Enfim, um decente
Nos tempos em que todos se apegam a mais tênue expectativa de poder, um desembargador dá exemplo de desapego e coragem. Qual Diógenes, com sua lanterna à procura de um honesto, encontramos, enfim, um homem decente. Num final de tarde de sexta-feira (19), a modorrenta sessão remota do TRE é sacudida pelas palavras de Sebastião Coelho da Silva. Ele se pronuncia contra os arroubos autoritários do ministro Alexandre de Moraes, agora presidente do TSE. Por discordar da atuação do togado do STF, que navega fora do curso constitucional, o desembargador corregedor do TRE do Distrito Federal pede aposentadoria. Enquanto não se aposenta, diz que vai seguir a Lei e não os discursos do ministro. Em outras, palavras, o discurso está em desacordo com a Lei.

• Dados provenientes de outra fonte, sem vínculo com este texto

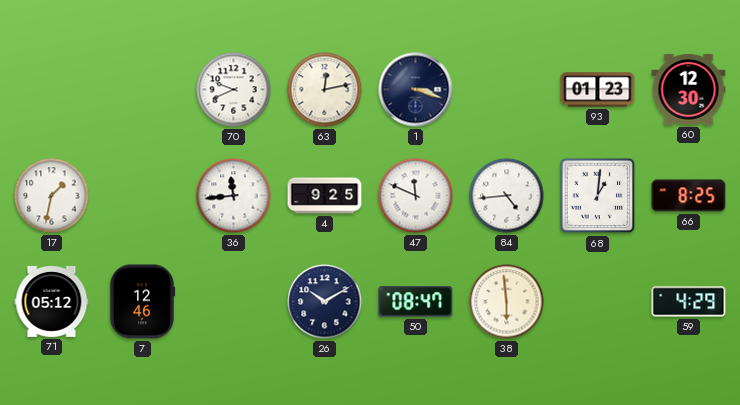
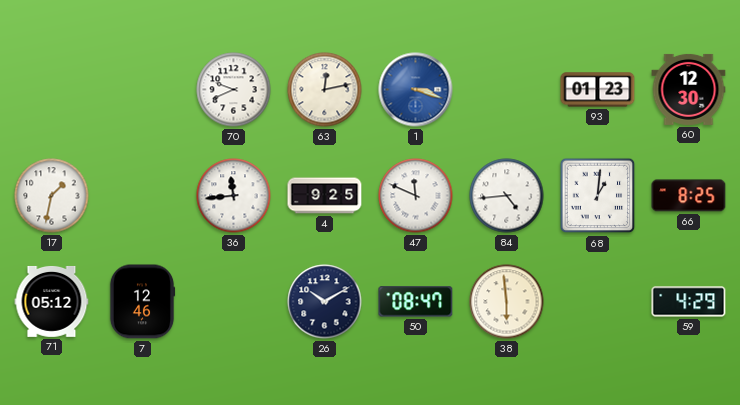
1 dial: navy -> blue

DISCURSO – O corregedor disse que há algum tempo vem descontente com a atuação do STF. Certamente, sua maior contrariedade é com a postura do ministro Alexandre de Moraes, que acaba de assumir a presidência do Tribunal Superior Eleitoral, em cerimônia na qual o desembargador esteve presente. Imaginava que seria um discurso apaziguador, institucional, pois a investidura não era apenas da capa preta, mas da instituição da qual o desembargador faz parte há mais de 30 anos.

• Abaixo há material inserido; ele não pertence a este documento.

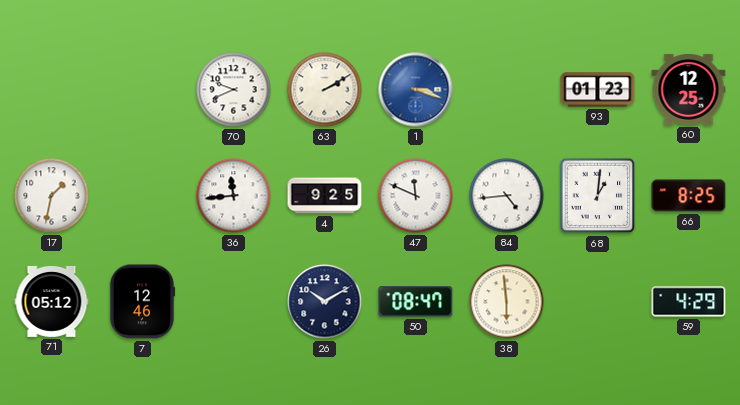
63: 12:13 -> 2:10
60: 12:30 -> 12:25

DE GUERRA – Em vez de aproveitar a plateia de escol, incluindo presidente dos três poderes, todos os ex-presidentes da República, o mundo político e judiciário, Alexandre de Moraes fez um discurso de guerra, nas palavras do desembargador. Estaria Alexandre emulando seu xará da Macedônia, o Grande? Fez discurso que inflama, criticando o presidente Bolsonaro, convidado seu que estava do seu lado, embora sem citá-lo.
ACONTECIMENTO – Como se estivesse ampliando seu império, que se estendia pelos diversos inquéritos, um deles do fim do mundo, agora acumula com a presidência do TSE. Em ano anterior, embora sem provas, afirmou que existia o crime de disparos de mensagem, e que não seria tolerado, ameaçando com cassação da candidatura e até a prisão de quem repetisse o feito nestas eleições. Mesmo sem provas? Para ele, é só um detalhe.

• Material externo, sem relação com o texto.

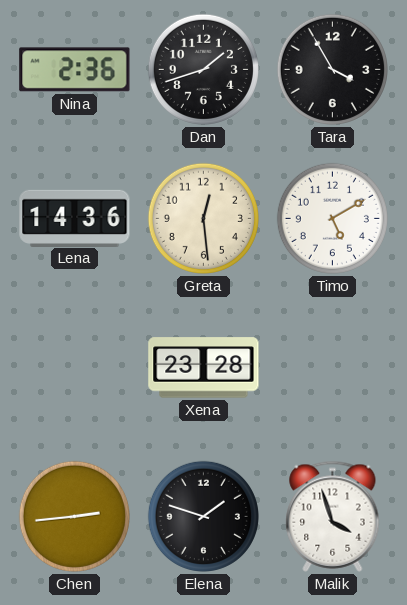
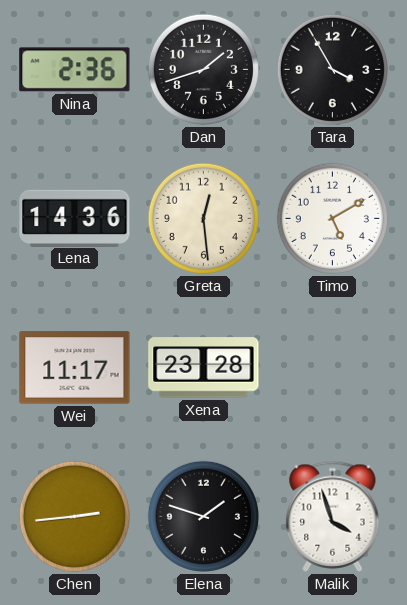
Wei: none -> 11:17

NEFASTO – Marco Aurélio também erguera sua voz. Foi o primeiro a identificar o autoritarismo em Moraes, com quem já trocara farpas. Chegou a chamá-lo neófito, xerife, e até ironizou, que temia ser preso por ele. Cunhou o inquérito do fim do mundo, que seria natimorto por não respeitar as regras legais. Quanto à posse, disse que participou de um acontecimento nefasto, diante da descortesia do anfitrião para com o Bolsonaro, que deveria ser tratado com mais elegância.
DESAGREGAÇÃO – Se Marco Aurélio foi o primeiro a altear a voz contra os arroubos de Alexandre de Moraes, que queria prender até quem falava mal dele em mesa de bar, o desembargador Sebastião Coelho da Silva juntou o gesto à palavra. Abandona o cargo em sinal de protesto. Disse ele o óbvio. Quando o magistrado fala fora dos autos, gera desagregação. É só o que vemos nesses dias. Em vez de pacificador de conflitos, o Judiciário brasileiro tem se transformado em gerador de conflagração.
OXIMORO – É uma contradição em si mesma o discurso em defesa da democracia. Quem a garante não são os ministros do STF, mas a Constituição. Aos togados, incumbe resguardá-la. Em reiteradas vezes, ministros do STF, Moraes à frente de todos, tem agido fora das quatro linhas. São antidemocráticos a pretexto de garantir que a democracia permaneça. No entanto, com esses atos, contribuem para que desfaleça.